Clara et Hannah ouvrent leur blog, au printemps 2011 : l'écureuil du net ! à lire absolument !!!!
Merci à François Bon, qui a accueilli sur Publie.net les Carnets Lointains, et le Manuel anti-onirique.

lundi 20 décembre 2010

Manuel anti-onirique, XXXI


Alors le matériel reprend ses droits, et bientôt gagne la partie, sans qu'il soit possible de rien négocier.
 
Les perceptions deviennent assourdissantes, aveuglantes, il est difficile, dans le brouhaha, d'entendre les voix, de distinguer leurs sonorités, et même simplement de repérer qui vient de prononcer le nom auquel on répond, auquel il faut répondre ; suivre des lignes mélodiques qui seules donnent le sens exact des phrases devient indiscernable. Elle les entend, il est impossible de dire simplement une phrase, de simplement faire une demande, sans forcer leur voix, la pousser au-delà de ce dont ils sont capables sans atteindre des distorsions sans grâce. 
 
Les rires, surtout, les rires deviennent stridents, 
 
à présent atteignent des hauteurs insurmontables,  mélange d'alcool et de souci de plaire, elle voit les autres rire, renverser leur tête en arrière (pourquoi font-ils cela?), appuyer sur un bras une main complice, et elle ne parvient plus à se contraindre à les imiter. Pourtant la chose est très simple, il n'est pas nécessaire de les comprendre, d'adhérer, de les trouver spirituels, il suffirait de les imiter, c'est une condition minimale, il faut la respecter, elle ne sait plus comment s'y plier. Toute la vie sociale est là, dans ce jeu d'imitation, sans aspérités, ce n'est pourtant pas compliqué, il suffit de faire comme les autres, juste comme eux, il suffit (ce n'est pas compliqué) d'adapter sa conduite à la leur, de s'incorporer leurs mouvements, puis de les reproduire sans relâche, caler sa posture sur la leur, tracer des mots d'esprit, manifester des distances polies, tout ce à quoi elle parvient facilement, dans ce brouhaha monstrueux, et qui lui paraît soudain impossible.

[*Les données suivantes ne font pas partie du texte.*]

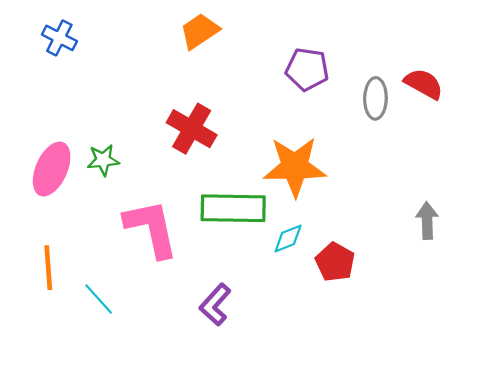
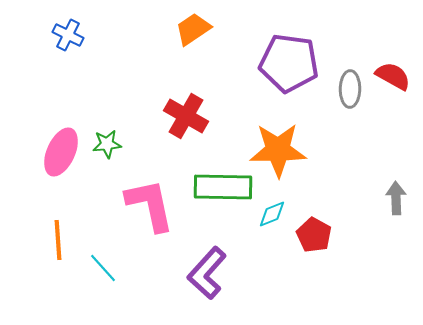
purple pentagon: (307, 69) -> (289, 63), size x1.5
purple L-shape: (215, 305) -> (207, 273), size x1.4

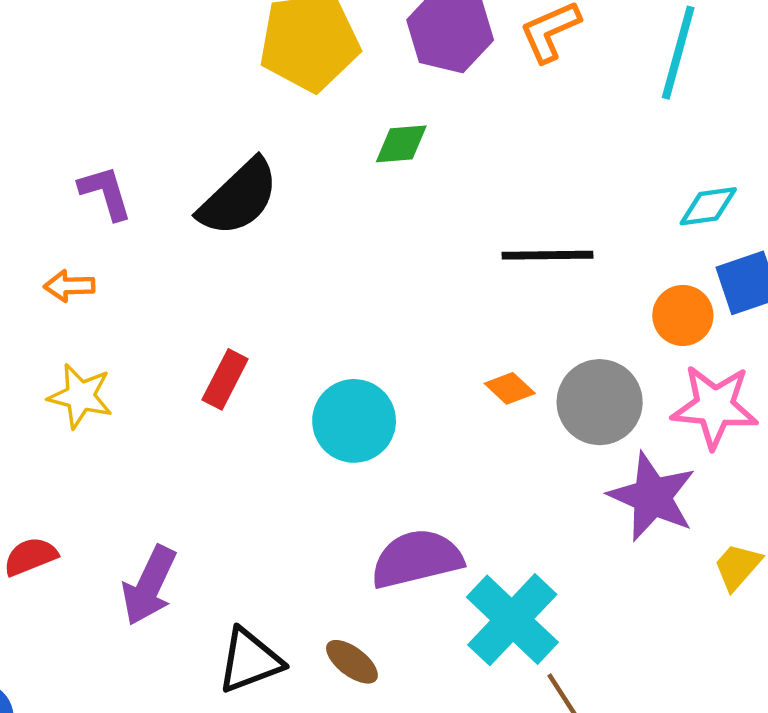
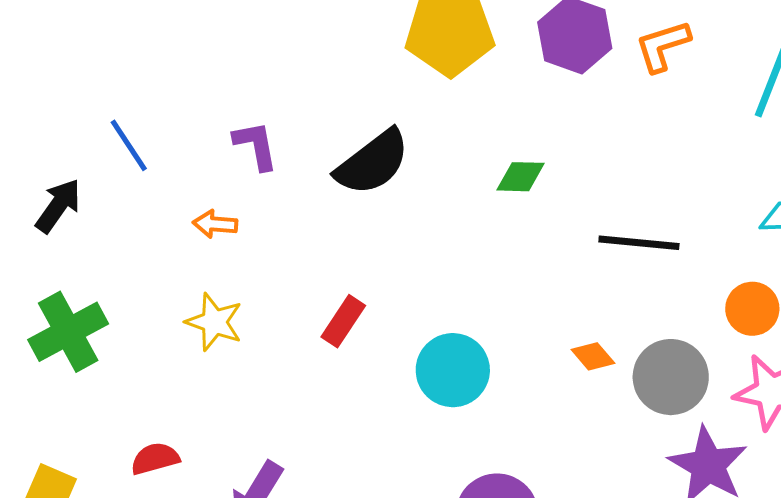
green diamond: (401, 144) -> (520, 177), moved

"Celui-là, il nous aura emmerdé jusque dans la mort"
 
et ils éclatent de rire. Elle les voit, elle les entend rire, il parle d'un homme qu'elle a croisé à maintes reprises, elle le connaissait, pas un moment ils ne l'imaginent, pas un moment ils ne pensent que leurs mots ne sont pas drôles, elles frissonne et ils ne le voient pas, "celui-là, il nous aura emmerdé jusque dans la mort", c'est donc cela, la vie sociale, elle les regarde, elle cherche en fait, du regard, un regard auquel se raccrocher, autrefois, il y en avait, ils rient, tous, tous, absolument tous, elle cherche un appui, mais tout se dérobe, ils rient, autour d'elle, le rire déforme leurs visages, elle se souvient du moment où elle a entendu, à la radio, l'annonce de sa mort, elle venait de s'arrêter sur une route de forêt, allait couper la radio, et elle a entendu, puis son portable a sonné, et l'annonce irréelle est devenue réelle, elle sait qu'elle entendra cette phrase toute sa vie, "celui-là, il nous aura emmerdé jusque dans la mort" (rires), lui dont elle a suivi le cercueil, et au moment de la mise en terre, il y eut, soudain, dans le jour gris, un seul, un unique rayon de soleil. 

Ils rient, tous. Elle aurait, si elle pouvait, les larmes aux yeux. Mais ils sont secs et ses joues sont en feu.